Happy Birthday Linda -
July 15, 1606 -
Rembrandt van Rijn was born in Leiden, Holland, on this date. His father was a miller and his mother was a stay-at-home mom. He is best known for his mastery of chiaroscuro and impasto, but his calamari was nothing to sneeze at.
Here's your Today in History:
July 15, 1799 -
The Rosetta Stone is an Ancient Egyptian artifact which was instrumental in advancing modern understanding of hieroglyphic writing. The stone is a Ptolemaic era stele with carved text. The text is made up of three translations of a single passage, written in two Egyptian language scripts (hieroglyphic and Demotic), and in classical Greek. It was created in 196 BC, discovered by the Napoleonic expeditionary forces in 1799 at Rashid (a harbour on the Mediterranean coast in Egypt which the French referred to Rosetta) and contributed greatly to the decipherment of the principles of hieroglyphic writing in 1822 by the British polymath Thomas Young and the French scholar Jean-François Champollion.

_ _ _

Tasks for this exercise -
[1] According to the Today in History text, in what year was the Rosetta Stone created?
[2] Count the lines of the records that contain the string "median", treating uppercase and lowercase as different, and give only the number.
The text and the records have no connection to each other.

Material provided -

_ _ _

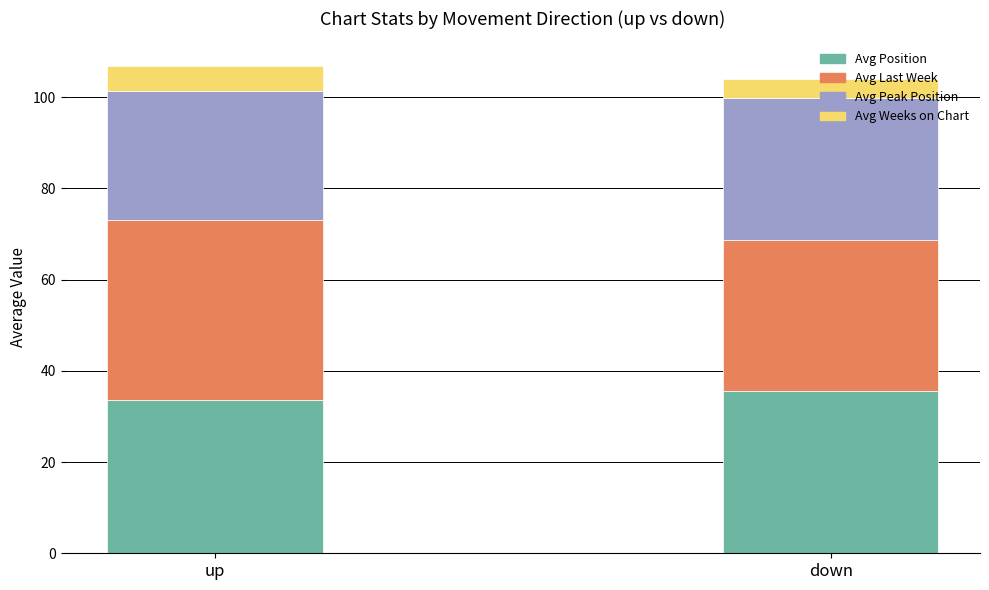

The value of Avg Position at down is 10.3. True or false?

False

_ _ _

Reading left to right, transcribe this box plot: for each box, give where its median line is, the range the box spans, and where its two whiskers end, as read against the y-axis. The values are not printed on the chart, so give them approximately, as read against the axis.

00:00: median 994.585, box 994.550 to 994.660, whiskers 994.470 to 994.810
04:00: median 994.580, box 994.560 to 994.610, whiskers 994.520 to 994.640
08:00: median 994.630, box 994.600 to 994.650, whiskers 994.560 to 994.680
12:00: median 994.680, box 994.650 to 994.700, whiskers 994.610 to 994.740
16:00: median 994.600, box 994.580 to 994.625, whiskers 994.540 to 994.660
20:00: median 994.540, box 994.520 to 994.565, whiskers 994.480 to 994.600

_ _ _

Answers to the exercise -
[1] 196 BC

[2] 7